Editor’s Note: this story is the last reminiscence of Vernon H. Lieblein, who died Friday [Nov. 2, 1990] at the Aristocrat Lakewood nursing home. His obituary follows.
This article by Dan Chabek appeared in the Lakewood Sun Post November 8, 1990. Reprinted with permission.
Many elderly Lakewood reminiscences slipped away with Vernon H. Lieblein, 88-year-old self-styled historian of our city, who died of heart failure on Friday, Nov. 2, at Aristocrat Lakewood nursing home.
Lieblein loved Lakewood and recalled the adventures of his youth here as if they happened yesterday. He had a reporter’s easy sense of what makes news. With every memory, he would uncover a feature angle, tell all that was pertinent about it, and then end with the pronouncement, “So that’s the story.”
He remembered when Detroit Avenue was a dirt road, when snow was removed from the suburb’s streets by a horse-drawn wooden plow, and when Lakewood had an 80-foot-high water tower next to the fire station on Warren Road at Detroit, a landmark between 1912 and 1934.
The Lieblein family home during his youth was only two doors from the tower, and Vernon, a wireless ham operator during his teens, built an aerial atop the tall reservoir.
Getting permission to do so was not as difficult as one would expect. Vernon’s father, Edward R. Lieblein was superintendent of the Lakewood water division at the time.
Vernon stayed home when the big flu epidemic closed the city’s schools in 1918. In 1920 he played tackle for Lakewood High’s football team. It was the year it won the Lake Erie League championship.
Vernon enrolled in the University of Michigan in 1921. There he met famous band leader Fred Waring, who had heard that Vernon could play the banjo.
“I played him one song -- “Whispering” -- and he signed me up,” Vernon liked to recount. Afterwards, Lieblein strummed for the memorable maestro on campuses in the Midwest for two years.
Until recently Vernon, a long-time Lakewood Kiwanian, plucked his banjo at his club’s Tuesday luncheons and played the organ for several of his Masonic lodges.
Vernon left U. of M. in 1923 to enroll in the Union Business Institute at Detroit and W. 65th Street. There he met Lavone Runyan. They were married at Lakewood United Methodist Church in 1928, after which they settled into the present Lieblein home on Clifton Boulevard, where they reared two sons William and Robert. Lavone died last July 15.

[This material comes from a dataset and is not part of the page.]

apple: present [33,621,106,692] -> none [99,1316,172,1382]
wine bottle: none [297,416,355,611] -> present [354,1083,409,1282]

Vernon founded the Lakewood Electric Co. in 1924, and during his long career as an electrician, serviced hundreds of homes in this area. Among his customers were famous Lakewoodites, including Eliot Ness, legendary Cleveland safety director, and Neil McGill, who prosecuted Ness’s criminal cases and later became a judge.
Through the years, travel and photography were Vernon's favorite hobbies. He and Lavone drove to all the western parks and made four trips to Alaska and the Arctic Circle. He took thousands of slides, which he narrated.
Vernon had a couple of close calls as a child. In 1901, several weeks after he was born in the second house from the west end of Lorain Road Bridge in Fairview Park, an eagle from Rocky River valley swooped down on him while he was in a baby carriage in his backyard.
Vernon’s father scared off the predator with a shot-gun blast, but after the harrowing experience, mother Lieblein insisted the family move immediately.
The Liebleins came to Lakewood pronto, where in 1910 Vernon nearly drowned when he fell through thin ice at Maile’s brickyard quarry, once a favorite neighborhood skating spot south of Hilliard Road between Victoria and Elmwood.
Surviving Vernon, besides his sons, are six grandchildren and one great grandchild. He was buried in a long-held family plot in West Park’s pioneer Alger Cemetery, alongside Lavone and his grandfather, Enoch Haines, who was head gardener of Queen Victoria’s palace grounds and, in 1889, the hamlet of Lakewood’s first official gardener.
So that’s the story, as Vernon would have said. Lakewood will miss its storyteller, but we expect he has already found a welcome ear in that great city room in the sky.
This obituary appeared in the Lakewood Sun Post November 8, 1990. Reprinted with permission.